The visuals of Funny Farm act as descriptive agents assisting the researcher in deconstructing family-based agricultural practices at a personal level. The images are black and white referencing rural rehabilitation and pay homage to the Farm Security Act (FSA) as spearheaded by Roy Stryker. The hope is that this will inevitably lead others to question the stigmas and romantics involved, the viability of grain farming as a profession, and the longevity and elasticity of rural heritage in Canada.
I am a child of agriculture, for that reason I like to think farming was in our blood before we ever landed on this continent. The literal translation of ‘Zeleny’ is ‘green’ in a dozen Slavic languages. My great-grandfather, my grandfather and my father farmed, and I am the first male in the Zeleny lineage to break this occupational trend. This is an interesting time to be reflecting upon farming as we have entered an era where, paradoxically, family farming is both stigmatized and romanticized. The stigma has been long established. On the continent it is rooted in feudal tradition, a century long push towards urban areas and the prospect of ‘better lives’. Let us get our hands out of the soil. Some will argue that is a mistake.
It is not unusual in Alberta to hear people talk about oil as black gold. But oil does not exude the scent of life, nor is it renewable. Soil is the true black gold. Soil still dirties the farmer’s hands. The modern farmer uses GPS, satellite radio and has fridges in his machines, but he must nonetheless grease the wheels, unclog the clogs, and most importantly, place his hands in the soil. No matter how mechanized the process becomes, the farmer will always toil, build, and break the land with his hands. No matter how technologically advanced the process becomes, the farmer will still move rocks with his hands. The rock is a fearsome concept for the farmer, a formidable enemy, second only to fear of the word ‘breakdowns’. Other things that worry the farmer: ‘too much rain’, ‘not enough rain’, ‘too much heat’, ‘not enough heat’. Farming is a balancing act, a fickle game measured in wins and losses. Rain and heat when needed is a win, a drop in the price of wheat is a loss.
The costs involved in starting and sustaining an agricultural practice make it a deplorable investment. Some will object, “but the cost of land only goes up” and this is true. However, the required inputs go up and the system requires that you never sell the investment until you either are either too brittle to continue, or you die, at which point you become the gold you toiled over for so long. Few have the startup capital for farming; for every individual that moves into farming another twenty leave. The idea of perpetual growth and economies of scale require that the family farmer acquire more and more land to sustain the operation, yet more land often does not equal more profits for the farmer.
Farmer’s are stigmatized as being uneducated rural folk, but no greater fallacy exists.
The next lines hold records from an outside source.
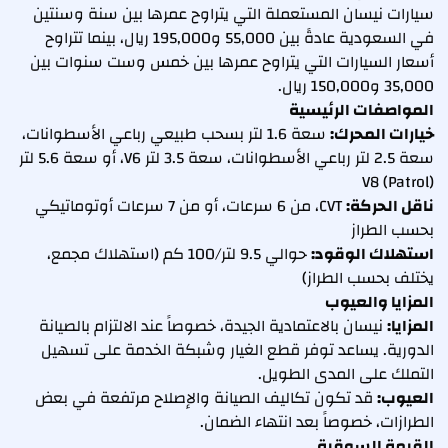
سيارات نيسان المستعملة التي يتراوح عمرها بين سنة وسنتين
في السعودية عادةً بين 55,000 و195,000 ريال، بينما تتراوح
أسعار السيارات التي يتراوح عمرها بين خمس وست سنوات بين
35,000 و150,000 ريال.
المواصفات الرئيسية
خيارات المحرك:
سعة 1.6 لتر بسحب طبيعي رباعي الأسطوانات،
سعة 2.5 لتر رباعي الأسطوانات، سعة 3.5 لتر V6، أو سعة 5.6 لتر
V8 (Patrol)
ناقل الحركة:
CVT، من 6 سرعات، أو من 7 سرعات أوتوماتيكي
بحسب الطراز
استهلاك الوقود:
حوالي 9.5 لتر/100 كم (استهلاك مجمع،
يختلف بحسب الطراز)
المزايا والعيوب
المزايا:
نيسان بالاعتمادية الجيدة، خصوصاً عند الالتزام بالصيانة
الدورية. يساعد توفر قطع الغيار وشبكة الخدمة على تسهيل
التملك على المدى الطويل.
العيوب:
قد تكون تكاليف الصيانة والإصلاح مرتفعة في بعض
الطرازات، خصوصاً بعد انتهاء الضمان.
القيمة السوقية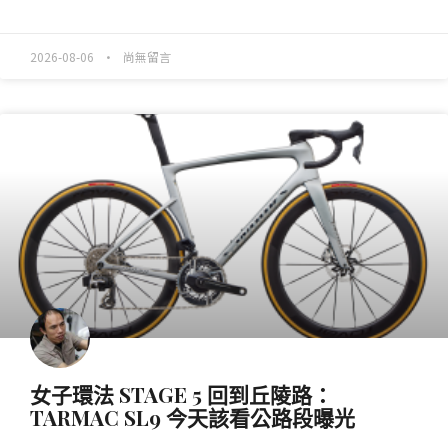
READ MORE »
2026-08-06
尚無留言
產業動態
女子環法 STAGE 5 回到丘陵路：
TARMAC SL9 今天該看公路段曝光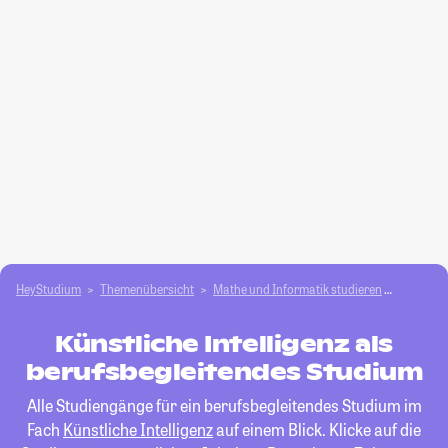
HeyStudium
Themenübersicht
Mathe und Informatik studieren
Künstlich
Künstliche Intelligenz als
berufsbegleitendes Studium
Alle Studiengänge für ein berufsbegleitendes Studium im
Fach
Künstliche Intelligenz
auf einem Blick. Klicke auf die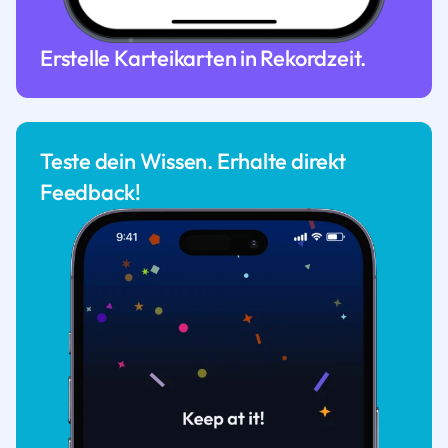
Erstelle Karteikarten in Rekordzeit.
Teste dein Wissen. Erhalte direkt
Feedback!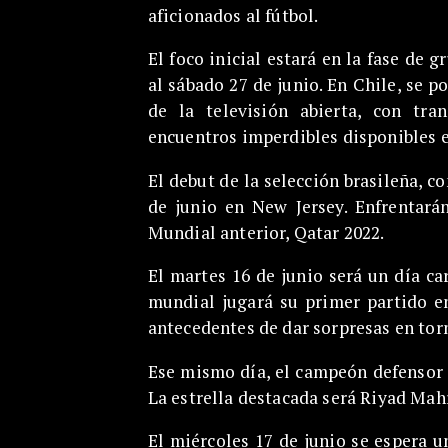
aficionados al fútbol.
El foco inicial estará en la fase de g
al sábado 27 de junio. En Chile, se p
de la televisión abierta, con tra
encuentros imperdibles disponibles 
El debut de la selección brasileña, c
de junio en New Jersey. Enfrentará
Mundial anterior, Qatar 2022.
El martes 16 de junio será un día c
mundial jugará su primer partido e
antecedentes de dar sorpresas en tor
Ese mismo día, el campeón defensor s
La estrella destacada será Riyad Mahr
El miércoles 17 de junio se espera 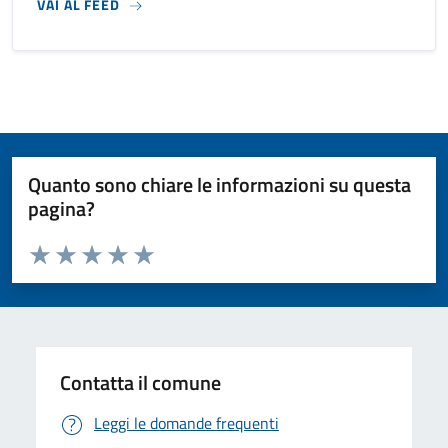
VAI AL FEED
Quanto sono chiare le informazioni su questa
pagina?
Valuta da 1 a 5 stelle la pagina
Valuta 1 stelle su 5
Valuta 2 stelle su 5
Valuta 3 stelle su 5
Valuta 4 stelle su 5
Valuta 5 stelle su 5
Contatta il comune
Leggi le domande frequenti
Being a farmer in the 21st century requires a deep understanding of logical systems, global markets and the futures market. Farmers must know the local economy as much as the global. How much American corn is China predicted to buy in 2015? How will this affect wheat prices in Ukraine? Farmers are a low-ranking component in the global system of exchange.
Yet as the tradition of romanticizing pastoral life continues to exist, not all is lost. Many individuals are now returning to rural areas to stick their hands back into the black gold. They are searching for simplicity, nothing pointless and excessive, just process and production rooted in the natural world. My father and grandfather are ‘good old boys’, respectable men doing respectable jobs. My grandfather explained to me what it was like growing up in rural Canada: “The crops were poor… we were poor”. Yet we are no longer poor, we have gained capital, we have moved up and away from the farms that raised us. And there are those who have returned, perhaps believing that the prairie landscape with its endless horizons can repair the soul.
Farmers are content, and generally jovial. They carry themselves with pride. They do not recognize the stigma because they are too grounded in the truth of the profession, the reality of their lives; it is a hard labour that rewards. Robb and Clarence were cheerful; they smiled often and interacted positively with me photographing them. The title of the project comes from one image where I asked my father to hold some grain still. In a moment of spontaneity he decided to joyfully toss it up into the air. I asked him “how much did that cost you, four dollars?” He answered, “ah nah, about a chocolate bar.” An interesting thing about family farming is that it is a labour where you can bring your kids to work, where they can learn and connect with nature and kin. There is something very rewarding in helping your father, and that is the root of family farming for the Zelenys. I asked my father once, why he wanted to be a farmer, his response “I wanted to work for myself and with my dad”. The clearest truths are usually very simple.